New Detroit Mayor Mike Duggan hopes to see currency flowing the other way this year. He expects the journalists and public to see a Detroit trying to get back on its feet. The white mayor elected in a city that's 80 percent black is managing expectations for a mess he just inherited, but plans to tackle with skills honed as a hospital executive and former prosecutor.
"The real Detroit has a long way to go. There's no doubt there are a lot of great things happening, but we have not translated the success that people will see here into services for people living in the neighborhood. And that's my job," he says. "But that doesn't stop everybody from enjoying the good things that are happening, like the auto show."
Michigan economist Patrick Anderson predicts the bankruptcy won't upstage the auto show, and might prove to be a positive development from a visitor's perspective.

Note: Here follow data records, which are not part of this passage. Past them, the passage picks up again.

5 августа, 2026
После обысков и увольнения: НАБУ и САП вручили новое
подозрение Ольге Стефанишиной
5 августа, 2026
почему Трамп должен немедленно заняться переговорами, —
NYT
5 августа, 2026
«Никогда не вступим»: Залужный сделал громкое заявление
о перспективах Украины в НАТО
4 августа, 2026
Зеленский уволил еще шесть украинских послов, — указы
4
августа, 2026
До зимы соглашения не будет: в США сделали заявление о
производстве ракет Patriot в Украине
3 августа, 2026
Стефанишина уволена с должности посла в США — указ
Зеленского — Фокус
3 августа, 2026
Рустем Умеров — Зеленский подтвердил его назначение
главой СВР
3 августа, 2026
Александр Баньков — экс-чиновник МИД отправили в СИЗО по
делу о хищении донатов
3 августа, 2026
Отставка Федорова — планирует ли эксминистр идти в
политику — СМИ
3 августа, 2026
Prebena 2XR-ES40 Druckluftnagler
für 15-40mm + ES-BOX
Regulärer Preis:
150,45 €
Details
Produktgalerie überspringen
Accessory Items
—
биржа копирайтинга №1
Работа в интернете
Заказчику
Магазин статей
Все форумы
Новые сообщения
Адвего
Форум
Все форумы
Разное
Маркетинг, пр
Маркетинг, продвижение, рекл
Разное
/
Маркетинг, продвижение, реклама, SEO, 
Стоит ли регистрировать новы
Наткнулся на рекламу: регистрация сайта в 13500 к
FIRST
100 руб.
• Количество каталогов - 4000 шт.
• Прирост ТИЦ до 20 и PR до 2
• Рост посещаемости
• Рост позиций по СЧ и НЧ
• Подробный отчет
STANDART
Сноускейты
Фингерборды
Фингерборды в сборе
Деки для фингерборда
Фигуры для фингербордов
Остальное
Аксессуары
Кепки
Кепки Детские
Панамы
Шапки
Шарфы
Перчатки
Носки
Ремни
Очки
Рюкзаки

City restructuring plans also include planned investments in some basic services, including blight removal, updating information technology and other "quality of life" improvements. Before the bankruptcy, a regional authority that manages Cobo for the city launched a major upgrade and expansion of the venue in large part to keep the auto show from bolting.
"I think they may actually see more streetlights working, a better Cobo Center than they've ever seen, and more optimism about Detroit than they've seen in decades," he says. "That, combined with the rejuvenating prospects of Ford and GM, is going to make this a very interesting auto show for the international press."
Even more than a mile down the river from Cobo Center, Andrews on the Corner owner Tom Woolsey says he gets extra business during the auto show. He's noticed a "remarkable" turnaround at his restaurant-bar since about mid-2012, as automakers have recovered, events have grown along a more pedestrian-friendly riverfront and people even started moving downtown.
"The economy isn't what they expected it to be but it's up and moving in the right direction," says Woolsey, whose grandfather opened Andrews in 1918. "The city, I think, is going to do much better now that it's hit bottom."
Anderson says an annual event like the auto show will play an important role in reviving Detroit.
"In order to build a world-class economic city, you need to have reasons for people to come every year. The auto show is a world-class reason to come to Detroit every year," he says.
"Given my choice, I'd much rather have that auto show every year than a Super Bowl every decade."